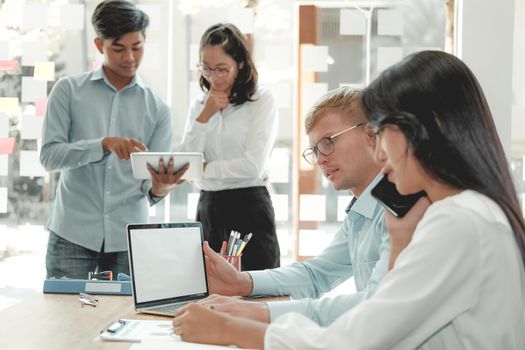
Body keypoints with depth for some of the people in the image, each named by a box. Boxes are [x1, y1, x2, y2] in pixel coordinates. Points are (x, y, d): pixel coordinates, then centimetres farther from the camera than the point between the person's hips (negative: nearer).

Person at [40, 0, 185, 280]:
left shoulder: (157, 109, 6)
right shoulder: (69, 91, 3)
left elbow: (152, 186, 2)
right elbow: (49, 156, -6)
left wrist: (159, 188, -22)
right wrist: (104, 144, -21)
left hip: (128, 239, 2)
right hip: (72, 235, -1)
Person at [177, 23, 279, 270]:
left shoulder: (262, 100, -4)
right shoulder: (199, 105, 12)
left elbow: (254, 165, -13)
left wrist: (202, 169, -7)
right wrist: (204, 116, -5)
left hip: (249, 207, -4)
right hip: (208, 208, 5)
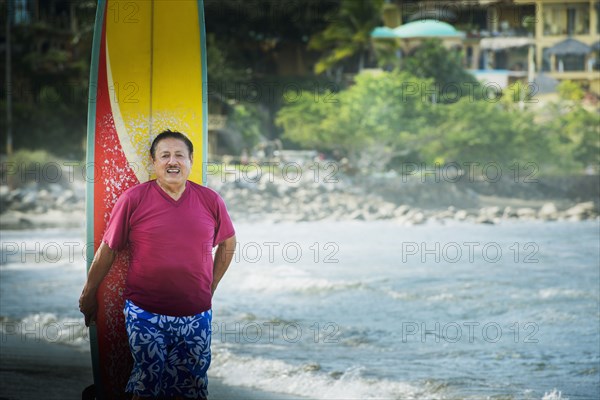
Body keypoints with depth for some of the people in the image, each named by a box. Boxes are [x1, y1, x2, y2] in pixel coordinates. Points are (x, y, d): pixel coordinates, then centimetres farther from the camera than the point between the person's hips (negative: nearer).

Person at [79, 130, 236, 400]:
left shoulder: (210, 200, 2)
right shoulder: (133, 200, -5)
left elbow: (227, 243, 17)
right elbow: (107, 249, 2)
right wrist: (88, 294, 8)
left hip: (196, 315, 2)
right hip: (145, 314, -2)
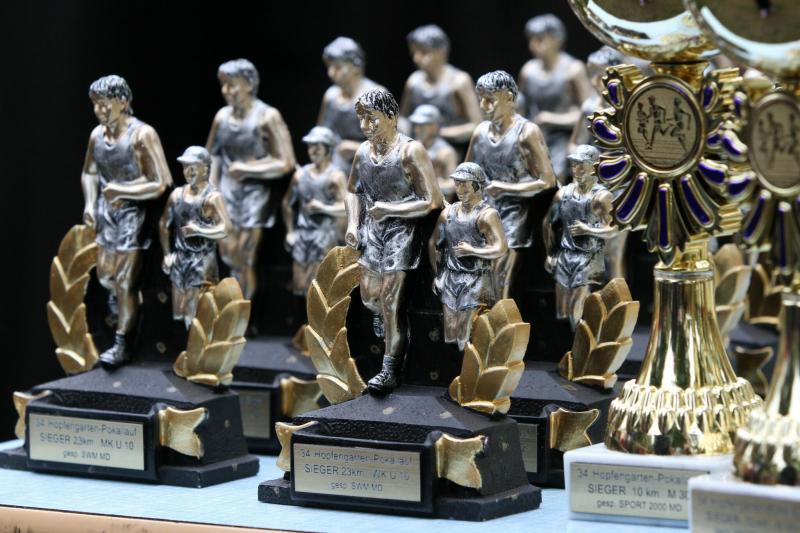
# # # # # # #
* **TRY IT**:
Output the full listing verbatim; pictures stay out.

* **RESULT**:
Body keypoints with depth for some of the people in the image, each named by a box. Boxes are [x1, y1, x2, y2] in pixel coordinates. Points are (x, y, d): pixel coordinates, then centimetres farther from the camera than the point between the person's hips (negative: nearer).

Person at [40, 0, 185, 280]:
left shoulder: (157, 109, 6)
right shoulder: (69, 91, 3)
left elbow: (152, 186, 2)
right elbow: (49, 156, -6)
left wrist: (159, 188, -22)
right wrist: (104, 144, -21)
left hip: (128, 239, 2)
right hip: (72, 235, -1)
Person at [177, 23, 279, 270]:
left shoulder: (262, 100, -4)
right shoulder: (199, 105, 12)
left elbow: (254, 165, -13)
left wrist: (202, 169, -7)
right wrist: (204, 116, -5)
left hip: (249, 207, -4)
right hip: (208, 208, 5)
Body keypoints with depth for some of the people in the image, each named by a box. Boxes are [x1, y1, x2, y2] in pixel coordinates. Points are (x, y, d): pixel coordinates, then centimetres farther from the camera than the point between the person's hips (negative: nearer).

Person at [79, 130, 236, 400]:
left shoulder: (210, 200, 2)
right shoulder: (133, 200, -5)
left elbow: (227, 243, 17)
right elbow: (107, 249, 2)
right wrist: (88, 294, 8)
left hip: (196, 315, 2)
right hip: (145, 314, -2)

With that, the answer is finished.